There is cocaine, heroin, methamphetamine, Indian hemp and a few others which bear criminal tags and as such banned from open sale and consumption. But no one will ever consider an ordinary cough syrup like Benylin or lizard faeces, inhaling the sting from sock away as among substances  categorized as ‘hard drug’.

Those lizards, captured alive, are  kept in cages, just like poultry farms and cattle ranches. They’re fed daily and their dung collected, dried and kept. The users then blend the dung and rap it in small papers for use. While some users inhale the blended dung, others smoke it like marijuana. The intoxicating effect of the dung is believed to be 50 percent higher than marijuana and cocaine.

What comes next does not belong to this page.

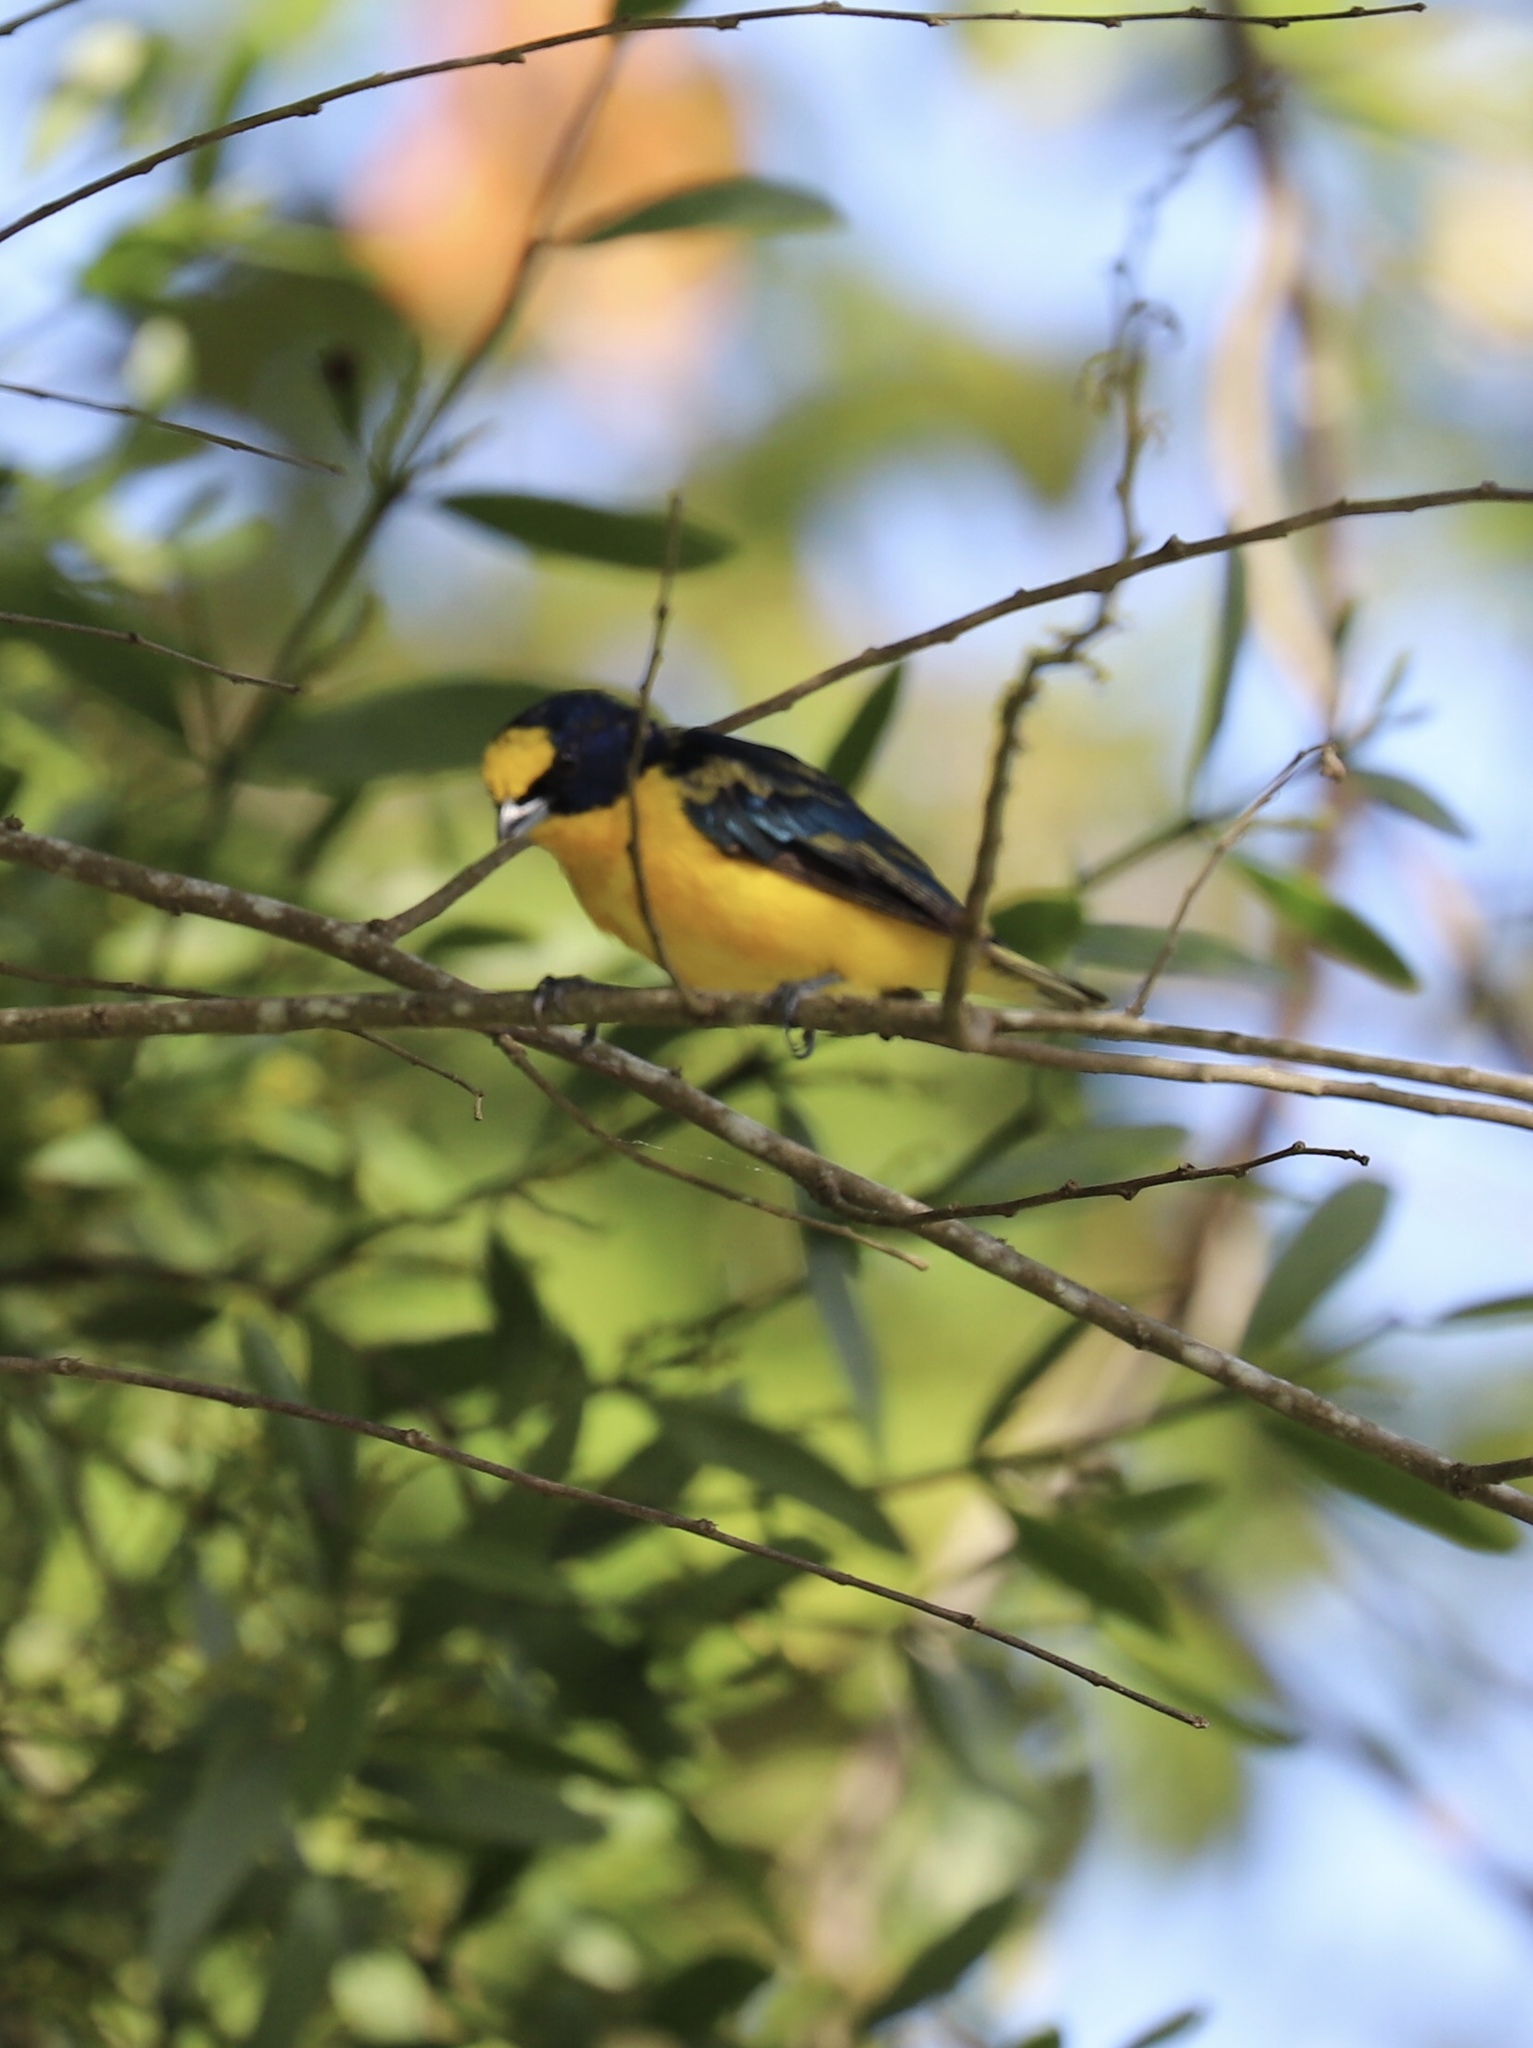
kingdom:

Although, lizard dung has not officially been banned by relevant agencies of government, there are strong indications that it could turn into a multi-million Naira industry with the potential of selling the ‘finished products’ at robust prices. The demand for tit on the streets of Nigeria’s major cities, particularly Abuja, has beaten the standard set by cocaine addicts. The abuse of the substances got so alarming that the Federal Government banned the sale of Benylin with Codeine off the counter except with a medical doctor’s prescription.

Codeine is primarily used to treat mild to moderate pain and to relieve cough. It is also used to treat diarrhoea and diarrhoea predominant irritable bowel syndrome. The reality however is that the criminalization and high cost of the usual hard drugs listed above have in combination with other factors led to the discovery of other potent substances with similar stimulant and/or suppressant effects on the central nervous system by consumers of hard drugs especially teenagers.

Effort have  been made through the Nigerian Customs Services, Immigration and the police to checkmate the activities of drug-pushers/users. This onerous task, however, proved a Herculean task.

The Commander of the FCT Command of  NDLEA, Chinyere Obijuru has, in the meantime, called on Abuja residents to be alert to any possible existence of methamphetamine laboratories which, she disclosed, does not only pose risks to  users but also to residents.

Obijuru stated that the command plans to build a rehabilitation centre for drug addicts while soliciting the support for a land from  Abuja Geographic Information Systems (AGIS) to actualise its plan.
The FCT Permanent Secretary, Engr. John Obinna Chukwu, confirmed the seizure.

The Permanent Secretary revealed that the Task Team discovered the hard drugs in a depot during its covert operation at Tura-Bura, behind Apo Roundabout.